One new and challenging problem that has arisen with the removal of sulfur from diesel has been the addition of additives to replace the natural lubrication that the sulfur provides. These additives tend to be high in surfactants. The addition of biodiesel, which is also a surfactant, creates a major problem for the use of fuel water separators, quickly rendering many virtually useless, Johnson says.

That problem will have to be addressed by separating the water either by gravity or by better maintenance of storage tanks before the fuel is added to the vehicle. “We will have to look at new technology to remove water on the vehicle as well,” he says.

It is essential that fuel, particularly diesel fuel, “be as clean as humanly possible before use just to give the on-equipment filtration system a chance to work,” he says.

Johnson recommends that fleets only use above-ground storage tanks for fuel. “Underground tanks cause more problems,” he says. “Anecdotally, it is our observation that water is getting into underground tanks, contaminating the tanks. Condensation can also present a problem, but many of the heavily water-contaminated tanks we encounter are underground. Sometimes draining water from underground storage tanks can be particularly challenging.

“Another reason we prefer above-ground storage is that it is our preference to filter all fuels and oils before taking ownership of a problem batch of fuel,” Johnson says. “Our challenge doing this is finding a suitable position to install an inlet on an underground storage tank.”

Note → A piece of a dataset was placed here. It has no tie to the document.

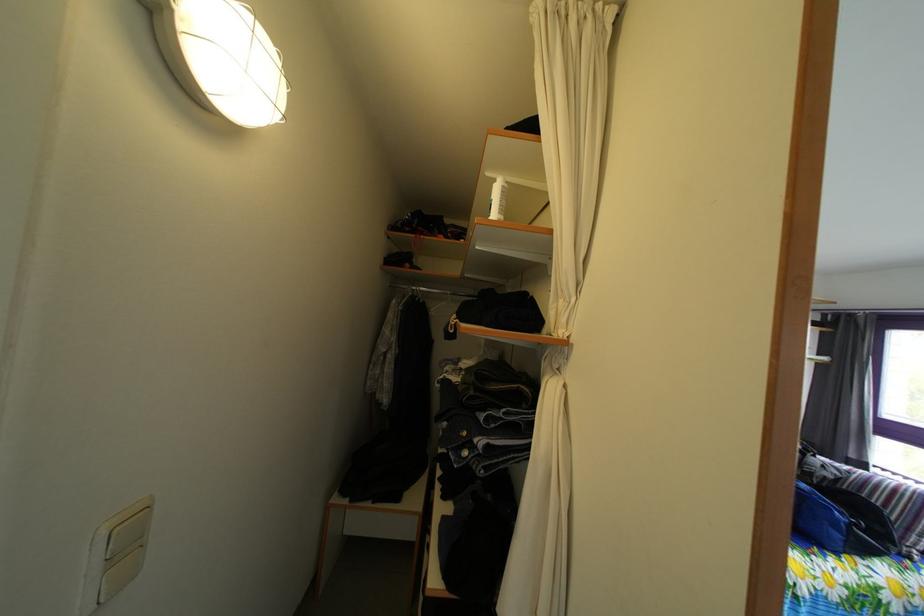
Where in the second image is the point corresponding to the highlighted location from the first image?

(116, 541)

If water finds its way into the fuel system, it has an adverse effect on additives and breeds bacteria, either of which will plug the equipment’s fuel filtration and bring it down, Johnson says. Cleanliness specifications and standards need to be tightened significantly. “They should be upgraded for diesel fuels in particular,” Johnson says.

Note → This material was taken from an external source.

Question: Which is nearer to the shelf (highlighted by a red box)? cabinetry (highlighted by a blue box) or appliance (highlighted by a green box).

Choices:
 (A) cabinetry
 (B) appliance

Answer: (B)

Engine manufacturers are conducting a lot of research  to find out what size particle causes the most damage to systems, he says.

“We don’t know. We know it’s small, probably around one or two microns, which is the size of a single cell of bacteria. What we do know is that any free water or fine dust will rapidly destroy a modern fuel injection system. That’s why we recommend cleaning all oils and fuels before using them if you want more uptime than downtime.”

At Waste Management, Meese handles the cleanliness problem by taking samples of the fuel when it comes in. “We are very aware of algae that can grow in a tank,” he says. “We have 28,000 collective vehicles and 4,500 mainstream construction equipment vehicles that must run every day, so we are pretty serious about fuel cleanliness.”

Alternative fuels

Waste Management uses ultra-low sulfur diesel throughout its fleet. Some biodiesel is also used—B-10 and B-11, for instance—but that’s because there is a tax break at that level. Despite numerous approaches from suppliers to use higher levels of biofuels, Meese says, “We think B-10 [with that one B-11 exception] is as far as we want to go right now. There aren’t enough regulations and enforced standards in some of these fuels, and I don’t think [we will use higher biofuels] for a while.”

Waste Management is quickly becoming the largest user of compressed natural gas, however. The reason, says Meese, is that natural gas is cleaner and doesn’t require diesel particulate filters. The second reason is that Waste Management owns a large amount of real estate in Pennsylvania: 28 landfills and huge tracts of land where “fracking” (hydraulic fracturing) is going on.

“We opted to take certain percentages of the royalties in natural gas rather than cash,” Meese says. “We can take that natural gas much cheaper than we can purchase it.”

Natural gas does use slightly more lubricants than diesel fuel, he says, but “it’s an easy trade-off for us.”

Of course, not many fleet operations are as large as Waste Management, but that should not stop fleets from drafting a written fuel management plan tailored for their own company, Meese says.

The basic elements consist of knowing the regulations in the local area, training operators so they know why they have to do certain things and using newly developing technical devices.